I cannot think of another vaccine that we would willingly inject into ourselves (or our children) for a disease for which you have an enormously high statistical chance of having very mildly.
You want to know another disease for which people have an enormously high statistical chance of having very mildly? Polio. Most people who got it were asymptomatic or only mildly ill. But because some died or were permanently disabled, and because the virus was so contagious that huge numbers of people caught it, that still meant a very large number of deaths and people with permanent disabilities, and a vaccine was vital.
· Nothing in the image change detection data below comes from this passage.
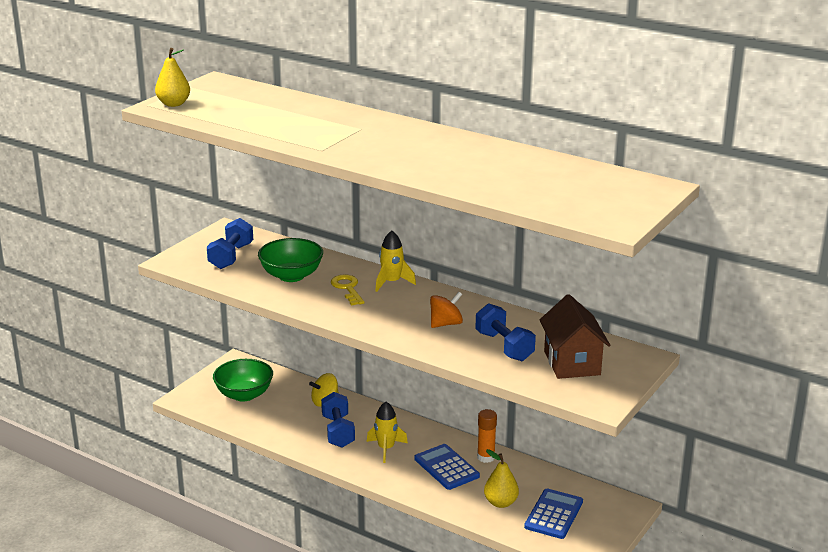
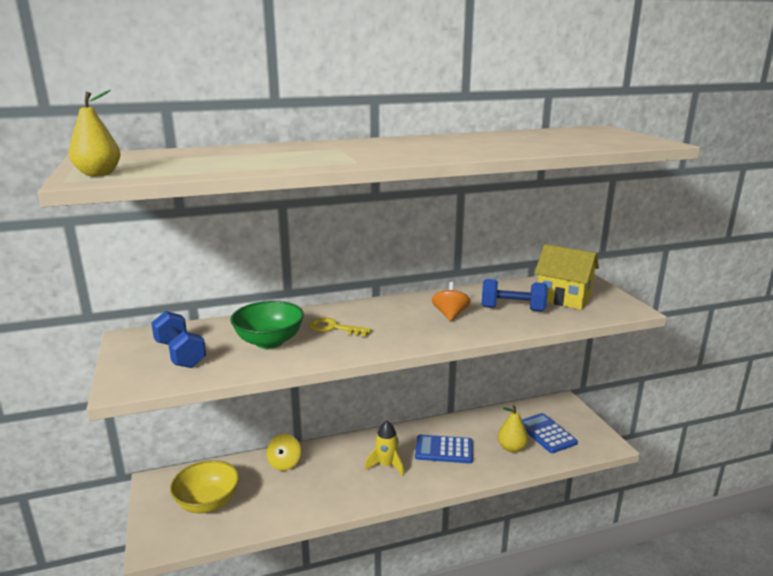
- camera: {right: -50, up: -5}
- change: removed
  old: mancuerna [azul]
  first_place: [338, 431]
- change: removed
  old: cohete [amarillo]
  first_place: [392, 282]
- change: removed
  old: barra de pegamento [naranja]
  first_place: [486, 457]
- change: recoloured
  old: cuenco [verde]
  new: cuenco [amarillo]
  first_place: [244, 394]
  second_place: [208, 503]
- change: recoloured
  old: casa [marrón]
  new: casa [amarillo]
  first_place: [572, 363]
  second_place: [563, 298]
You want to know another disease which is usually mild or asymptomatic? TB. About 90% of people who are infected with it have no symptoms, and many of the others will have mild well-resisted cases. (My mum almost certainly did as a child, and she lived to be 96.) If you have an impaired immune system, it is much more likely to become severe or fatal; hence the advent of HIV made TB more of a threat. But, even without HIV, it is a serious threat, making a vaccine and other treatments vitally important, because it is so contagious and affects so many people. Even if the majority of people with an infection are not seriously affected, if 25% of the world's population has it (which is the current estimate for TB), it means a lot of serious and fatal cases.
By contrast, SARS has serious effects on a much higher proportion of those who get it, but because it's much less contagious, it was possible to get it out of circulation without the need for a vaccine.
What makes a disease serious, and the need for a vaccination important, is not just the severity and mortality rate among those who catch it, but those things combined with the number of people who do catch it.